## DIRECTIVE A
In the recollection of seeing Warhol's Sleep, what ad line brought five hundred people to the screening?
## DIRECTIVE B
Extend the recollection of seeing Warhol's Sleep, picking up after its final sentence.
BEGIN TEXT SECTION
The first Andy Warhol movie I saw was Sleep. It was June 1964 at the Cinema Theatre on Western Avenue in Los Angeles, the birthplace of Midnight Movies. Sleep didn’t begin at midnight, it began around 6.45pm. It’s a long movie, as I recall, it ended around 12.30am. There were about five hundred people in the theatre when the film began; there were about ten left when the movie ended. I was one of them, although I didn’t watch the whole movie: after four hours or so, I slipped out for a snack at the coffee shop around the corner.

Mike Getz, the theatre manager and programmer, sent a slightly misleading account of the screening to Jonas Mekas, who printed it in his ‘Movie Journal’ column in the Village Voice. Getz described something close to a riot in the lobby of the theatre that began only a few minutes after the start of the film. I had noticed that most of the audience had left during the first half-hour, and I could hear from inside the quiet auditorium that something was going on in the lobby. So I got up and checked it out. The lobby was jammed with people, almost all of them screaming at Mike Getz. They all wanted their money back, and he was resisting. There was a sign on the box office window announcing there would be no refunds, and, according to Getz in his letter to Mekas, he told people:

“... you knew you were going to see something strange, unusual, daring, that lasted six hours ... I believe that Sleep was properly advertised. I said in my ads that it was an unusual six-hour movie. You came here knowing that you were going to see something unusual about sleep and I think you are.” [1]

What his account left out is the ad line that brought five hundred people to watch Sleep: ‘A film so unusual it may never be shown again.’

The scene in the lobby was a lot more exciting than the movie being projected inside, but soon enough Getz gave in, at least partly, by offering free passes for another show at the cinema to anyone who wanted one. He claimed that he gave out two hundred passes (he also gave out passes to everyone who was there at the end, which we accepted as though they were boy scout merit badges).

I don’t think I stuck around long enough to see the matter resolved. A riot or a near-riot can be monotonous, too. So I walked back into the auditorium and watched the movie. For me it created a profound happiness. A lazy person’s meditation? Maybe. Or was it just being able to watch a movie that allowed the play of my voluntary attention, to put it in Hugo Münsterberg’s terms? That is, here was a movie that was self-sufficient, like a tree or a stone or a building. It didn’t need me, and I didn’t need it. ‘Minimal’ wasn’t and isn’t the right term for it, but I think you could call it ‘reductionist’.
END TEXT SECTION
BEGIN PROVIDED DATA
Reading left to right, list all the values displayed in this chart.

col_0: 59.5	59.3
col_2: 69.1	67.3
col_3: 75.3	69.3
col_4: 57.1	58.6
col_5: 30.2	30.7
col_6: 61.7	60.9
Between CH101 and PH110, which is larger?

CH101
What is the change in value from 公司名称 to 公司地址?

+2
END PROVIDED DATA
BEGIN PROVIDED DATA
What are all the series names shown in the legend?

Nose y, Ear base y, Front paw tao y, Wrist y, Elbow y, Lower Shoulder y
END PROVIDED DATA
BEGIN PROVIDED DATA
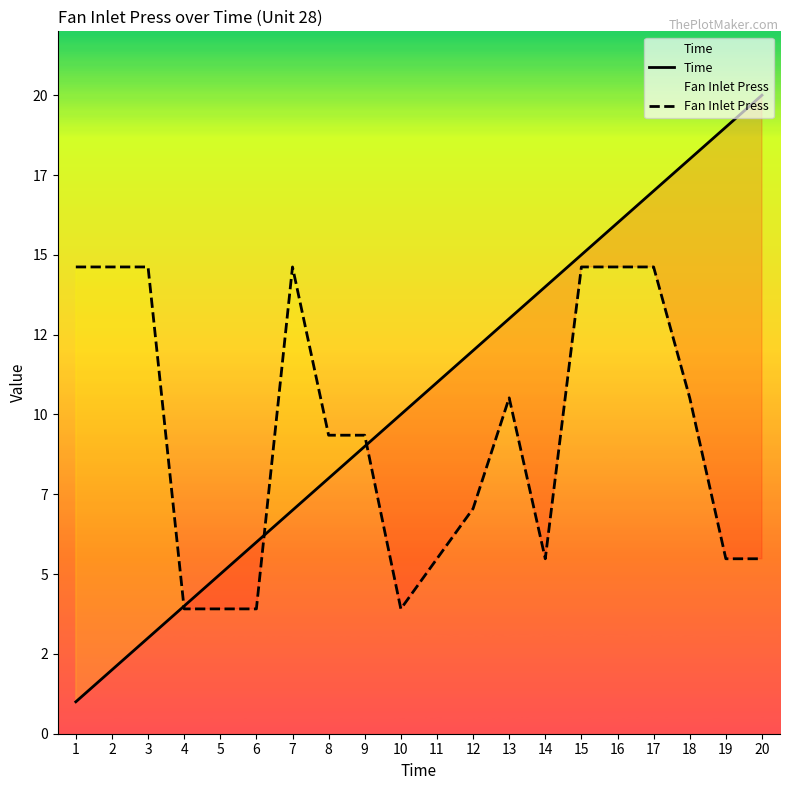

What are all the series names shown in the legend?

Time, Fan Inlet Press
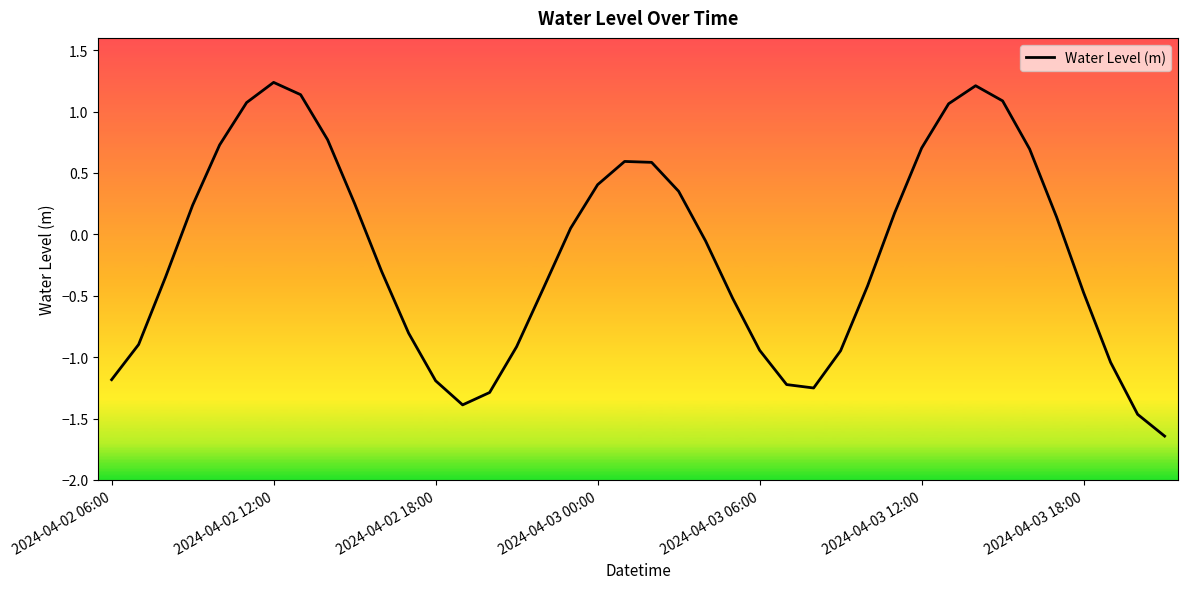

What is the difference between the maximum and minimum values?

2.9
END PROVIDED DATA
## REPLY A
'A film so unusual it may never be shown again.'

## REPLY B
Or you could call it ‘Pop art.’ The impulse behind the movement was to paint something so obvious no one had noticed it, something that therefore demanded acknowledgment. As Warhol would write, ‘The Pop artists did images that anybody walking down Broadway could recognise in a split second ... all the great modern things that the Abstract Expressionists tried so hard not to notice at all.’ [2] The first paintings he exhibited (in Los Angeles, as it happened) depicted the labels of soup cans. So, when he came to making movies, what could be more obvious than to film a man sleeping? We spend a great part of our lives sleeping, but we never see sleeping represented in moving pictures. Pop art wasn’t so much about turning low culture into high culture as it was about turning the mundane into the representable, and sleeping is even more mundane than a can of soup.

The mundane becomes representable, at least in Warhol’s work, through a process of reduction. The most beautiful and obvious example I ever saw was not officially part of his artistic production, and so it has not been noted by critics or biographers. It was his contribution to a collection of celebrity Christmas trees exhibited at the Hallmark Gallery in New York City in December 1964. The trees must have been twenty feet tall, and they were ornately, even baroquely overdecorated. In this celebration of conspicuous wealth and excess, Warhol’s tree stood out because it was bare. No bulbs, no strings of lights or tinsel, no stars, no décor at all, just a magnificent fir tree. It was as if he set out to prove that ornament is crime and he did it, in a way I’ll never forget.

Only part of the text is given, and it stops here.